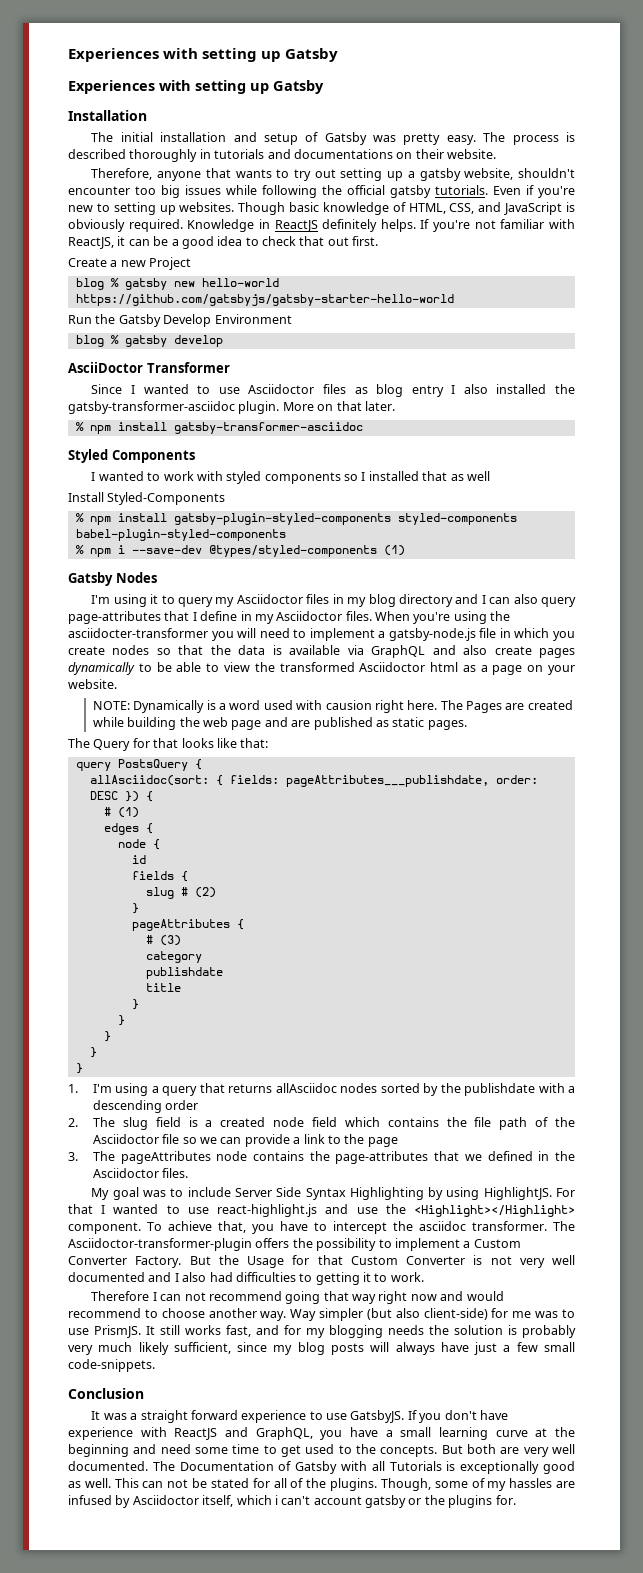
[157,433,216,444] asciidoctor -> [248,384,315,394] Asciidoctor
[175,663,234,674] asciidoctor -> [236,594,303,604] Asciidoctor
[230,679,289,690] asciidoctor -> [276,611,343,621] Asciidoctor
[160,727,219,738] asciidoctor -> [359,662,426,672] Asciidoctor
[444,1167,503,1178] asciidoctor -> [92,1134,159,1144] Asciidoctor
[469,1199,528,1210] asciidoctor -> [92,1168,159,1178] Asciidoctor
——————————
*THE PROBLEM*. Would you transcribe, unchanged, every line of the material from the one containing "[230,679,289,690] asciidoctor ->" to the very end, including both, and nothing else?

*EXERCISE SOLUTION*.
[230,679,289,690] asciidoctor -> [276,611,343,621] Asciidoctor
[160,727,219,738] asciidoctor -> [359,662,426,672] Asciidoctor
[444,1167,503,1178] asciidoctor -> [92,1134,159,1144] Asciidoctor
[469,1199,528,1210] asciidoctor -> [92,1168,159,1178] Asciidoctor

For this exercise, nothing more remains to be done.